-- START SOURCE --

Oral history archive bridging gap between young and old

Retired Canadian Army Major Gary Del Vallano works on a project for Royal United Services Institute Vancouver Island (RUSI-VI) at his home in Victoria. Del Vllano, 80, enjoyed a 38-year military career and is the director of RUSI-VI Military Oral History program. Photo by Peter Mallett, Lookout

Retired Canadian Army Major Gary Del Vallano works on a project for Royal United Services Institute Vancouver Island (RUSI-VI) at his home in Victoria. Del Vllano, 80, enjoyed a 38-year military career and is the director of RUSI-VI Military Oral History program. Photo by Peter Mallett, Lookout

Peter Mallett, Staff Writer ~

A joint research initiative connecting university history students with veterans and currently serving military members continues to write new chapters in Canadian military history.

Royal United Services Institute Vancouver Island (RUSI-VI) oversees the Military Oral History program involving third-year students at the University of Victoria. Students are assigned topics in early January and post their recorded interviews to the school’s Military Oral History program archive, while also making written submissions for grading.

Since it first commenced in the 1970s, the Military Oral History program has amassed an impressive archive of over 1,400 hours of interviews with over 700 current and former soldiers, sailors, air force personnel and military police, focusing on defence and security topics. It’s one of the largest oral history projects in Canada and is archived on the project’s web page, and in the university’s library.

Visitors to the digital archive can listen to the memories of interview subjects from Victoria and across Canada who discuss their personal recollections of a variety of military-related subjects dating back to the First World War.

-- END SOURCE --
-- START MATERIAL SUPPLIED --

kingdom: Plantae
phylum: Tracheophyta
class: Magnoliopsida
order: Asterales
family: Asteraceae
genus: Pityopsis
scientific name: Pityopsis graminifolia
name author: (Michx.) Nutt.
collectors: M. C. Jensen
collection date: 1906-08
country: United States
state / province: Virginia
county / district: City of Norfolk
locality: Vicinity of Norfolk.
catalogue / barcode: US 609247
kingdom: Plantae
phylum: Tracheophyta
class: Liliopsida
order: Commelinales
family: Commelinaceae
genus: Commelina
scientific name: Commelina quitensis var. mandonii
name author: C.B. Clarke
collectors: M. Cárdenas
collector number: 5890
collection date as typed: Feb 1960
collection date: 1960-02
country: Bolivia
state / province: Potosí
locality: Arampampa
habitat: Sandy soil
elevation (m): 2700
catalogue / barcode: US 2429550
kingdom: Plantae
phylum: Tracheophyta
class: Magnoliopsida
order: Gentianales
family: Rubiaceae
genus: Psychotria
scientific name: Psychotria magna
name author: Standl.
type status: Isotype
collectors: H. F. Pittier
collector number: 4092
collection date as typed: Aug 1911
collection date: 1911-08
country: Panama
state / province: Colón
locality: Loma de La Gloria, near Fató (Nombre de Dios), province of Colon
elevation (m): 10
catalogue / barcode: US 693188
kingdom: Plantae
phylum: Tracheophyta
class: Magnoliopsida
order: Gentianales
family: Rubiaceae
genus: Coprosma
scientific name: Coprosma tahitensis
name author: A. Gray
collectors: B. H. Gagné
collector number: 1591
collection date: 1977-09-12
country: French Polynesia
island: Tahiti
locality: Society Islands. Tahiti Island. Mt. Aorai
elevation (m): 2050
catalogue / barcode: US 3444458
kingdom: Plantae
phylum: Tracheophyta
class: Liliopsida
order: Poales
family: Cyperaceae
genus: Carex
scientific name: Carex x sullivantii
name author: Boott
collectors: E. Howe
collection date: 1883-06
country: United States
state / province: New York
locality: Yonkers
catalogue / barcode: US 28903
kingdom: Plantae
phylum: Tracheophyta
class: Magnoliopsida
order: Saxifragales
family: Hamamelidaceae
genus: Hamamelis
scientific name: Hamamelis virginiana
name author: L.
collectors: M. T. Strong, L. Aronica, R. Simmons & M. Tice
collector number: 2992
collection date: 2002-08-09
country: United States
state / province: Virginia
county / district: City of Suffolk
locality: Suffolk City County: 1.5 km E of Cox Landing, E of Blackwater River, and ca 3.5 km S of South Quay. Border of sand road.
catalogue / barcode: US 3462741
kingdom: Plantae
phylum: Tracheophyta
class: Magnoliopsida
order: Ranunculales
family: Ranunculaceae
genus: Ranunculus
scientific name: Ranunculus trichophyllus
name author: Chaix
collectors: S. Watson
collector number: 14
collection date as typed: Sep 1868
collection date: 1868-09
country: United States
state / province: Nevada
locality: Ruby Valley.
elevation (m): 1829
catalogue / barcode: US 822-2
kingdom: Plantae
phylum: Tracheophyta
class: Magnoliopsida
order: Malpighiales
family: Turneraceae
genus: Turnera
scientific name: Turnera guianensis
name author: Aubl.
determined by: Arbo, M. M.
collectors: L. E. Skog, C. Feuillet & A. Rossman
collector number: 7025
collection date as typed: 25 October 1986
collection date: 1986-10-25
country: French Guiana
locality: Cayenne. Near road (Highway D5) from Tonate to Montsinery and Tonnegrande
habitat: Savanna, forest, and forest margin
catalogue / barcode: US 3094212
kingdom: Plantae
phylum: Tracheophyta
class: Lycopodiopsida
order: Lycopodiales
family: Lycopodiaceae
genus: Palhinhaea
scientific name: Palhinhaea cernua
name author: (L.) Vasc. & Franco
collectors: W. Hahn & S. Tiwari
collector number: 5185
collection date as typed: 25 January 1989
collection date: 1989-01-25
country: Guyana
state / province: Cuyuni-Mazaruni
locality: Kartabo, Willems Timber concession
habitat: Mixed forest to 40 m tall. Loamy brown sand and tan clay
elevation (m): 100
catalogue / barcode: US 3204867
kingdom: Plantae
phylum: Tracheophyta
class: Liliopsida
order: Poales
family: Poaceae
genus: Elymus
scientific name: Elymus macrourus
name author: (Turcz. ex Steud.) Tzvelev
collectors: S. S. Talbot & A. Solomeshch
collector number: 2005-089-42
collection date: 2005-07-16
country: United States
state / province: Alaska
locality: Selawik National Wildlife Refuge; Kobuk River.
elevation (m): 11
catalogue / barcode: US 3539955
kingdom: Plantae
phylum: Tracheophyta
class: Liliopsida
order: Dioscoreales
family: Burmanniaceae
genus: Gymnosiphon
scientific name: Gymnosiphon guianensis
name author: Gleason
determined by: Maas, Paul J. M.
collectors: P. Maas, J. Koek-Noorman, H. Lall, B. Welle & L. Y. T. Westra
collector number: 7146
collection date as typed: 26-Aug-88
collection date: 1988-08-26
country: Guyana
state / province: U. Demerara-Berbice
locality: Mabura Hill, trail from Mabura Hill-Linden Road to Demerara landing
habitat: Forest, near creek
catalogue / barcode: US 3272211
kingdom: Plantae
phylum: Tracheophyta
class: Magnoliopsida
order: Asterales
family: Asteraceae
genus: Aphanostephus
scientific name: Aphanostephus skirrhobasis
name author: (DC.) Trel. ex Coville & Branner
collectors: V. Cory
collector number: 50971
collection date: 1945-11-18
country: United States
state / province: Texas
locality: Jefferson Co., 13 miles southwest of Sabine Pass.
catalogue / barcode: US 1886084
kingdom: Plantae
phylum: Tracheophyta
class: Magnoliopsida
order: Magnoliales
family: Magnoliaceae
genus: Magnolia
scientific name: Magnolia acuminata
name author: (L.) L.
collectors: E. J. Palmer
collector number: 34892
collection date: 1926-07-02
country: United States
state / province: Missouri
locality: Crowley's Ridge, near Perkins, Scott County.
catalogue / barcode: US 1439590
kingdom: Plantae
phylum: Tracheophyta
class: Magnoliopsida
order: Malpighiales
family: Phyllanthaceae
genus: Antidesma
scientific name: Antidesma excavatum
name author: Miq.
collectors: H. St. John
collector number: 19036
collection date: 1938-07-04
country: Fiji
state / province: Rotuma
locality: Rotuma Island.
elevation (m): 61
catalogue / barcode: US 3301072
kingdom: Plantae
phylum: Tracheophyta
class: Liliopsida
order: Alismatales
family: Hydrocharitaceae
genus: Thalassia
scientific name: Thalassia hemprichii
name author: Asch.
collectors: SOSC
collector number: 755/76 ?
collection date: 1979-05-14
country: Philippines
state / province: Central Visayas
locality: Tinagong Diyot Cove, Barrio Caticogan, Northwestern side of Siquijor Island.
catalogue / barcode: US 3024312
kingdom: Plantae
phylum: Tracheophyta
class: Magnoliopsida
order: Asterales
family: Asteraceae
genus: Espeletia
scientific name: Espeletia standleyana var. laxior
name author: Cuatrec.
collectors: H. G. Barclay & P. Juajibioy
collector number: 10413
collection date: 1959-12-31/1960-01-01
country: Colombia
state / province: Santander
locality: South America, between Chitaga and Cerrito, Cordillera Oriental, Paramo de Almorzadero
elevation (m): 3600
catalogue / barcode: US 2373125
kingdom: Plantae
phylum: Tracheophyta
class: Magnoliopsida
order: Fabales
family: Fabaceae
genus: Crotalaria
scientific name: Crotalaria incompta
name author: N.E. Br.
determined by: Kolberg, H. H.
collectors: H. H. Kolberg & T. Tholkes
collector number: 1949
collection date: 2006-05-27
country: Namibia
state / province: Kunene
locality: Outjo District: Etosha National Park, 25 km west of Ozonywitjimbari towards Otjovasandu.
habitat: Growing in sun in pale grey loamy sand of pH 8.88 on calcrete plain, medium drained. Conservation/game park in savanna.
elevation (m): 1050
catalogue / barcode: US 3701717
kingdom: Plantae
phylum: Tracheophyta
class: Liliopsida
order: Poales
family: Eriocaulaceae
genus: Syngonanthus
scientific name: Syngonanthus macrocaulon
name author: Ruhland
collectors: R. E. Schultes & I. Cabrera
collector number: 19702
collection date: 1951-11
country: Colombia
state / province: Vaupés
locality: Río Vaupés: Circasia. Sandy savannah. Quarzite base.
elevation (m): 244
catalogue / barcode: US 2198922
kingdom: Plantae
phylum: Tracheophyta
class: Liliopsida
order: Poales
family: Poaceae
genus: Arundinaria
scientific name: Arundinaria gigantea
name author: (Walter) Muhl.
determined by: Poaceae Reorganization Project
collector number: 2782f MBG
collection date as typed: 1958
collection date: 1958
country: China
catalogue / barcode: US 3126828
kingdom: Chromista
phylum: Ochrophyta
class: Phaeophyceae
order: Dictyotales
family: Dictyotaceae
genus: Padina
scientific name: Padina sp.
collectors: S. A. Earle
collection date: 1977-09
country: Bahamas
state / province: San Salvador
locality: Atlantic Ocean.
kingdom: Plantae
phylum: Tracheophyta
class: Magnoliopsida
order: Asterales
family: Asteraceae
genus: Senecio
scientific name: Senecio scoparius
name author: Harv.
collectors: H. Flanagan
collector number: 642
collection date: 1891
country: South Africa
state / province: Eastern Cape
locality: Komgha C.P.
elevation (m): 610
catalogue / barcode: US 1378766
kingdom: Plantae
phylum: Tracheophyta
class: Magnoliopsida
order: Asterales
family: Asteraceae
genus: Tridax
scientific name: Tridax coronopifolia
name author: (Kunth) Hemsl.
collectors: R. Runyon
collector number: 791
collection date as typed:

-- END MATERIAL SUPPLIED --

**AIM**
Please transcribe the passage of the military oral history article that opens with "A joint research" and closes with "submissions for grading.".

**COMPLETED EXERCISE**
A joint research initiative connecting university history students with veterans and currently serving military members continues to write new chapters in Canadian military history.

Royal United Services Institute Vancouver Island (RUSI-VI) oversees the Military Oral History program involving third-year students at the University of Victoria. Students are assigned topics in early January and post their recorded interviews to the school’s Military Oral History program archive, while also making written submissions for grading.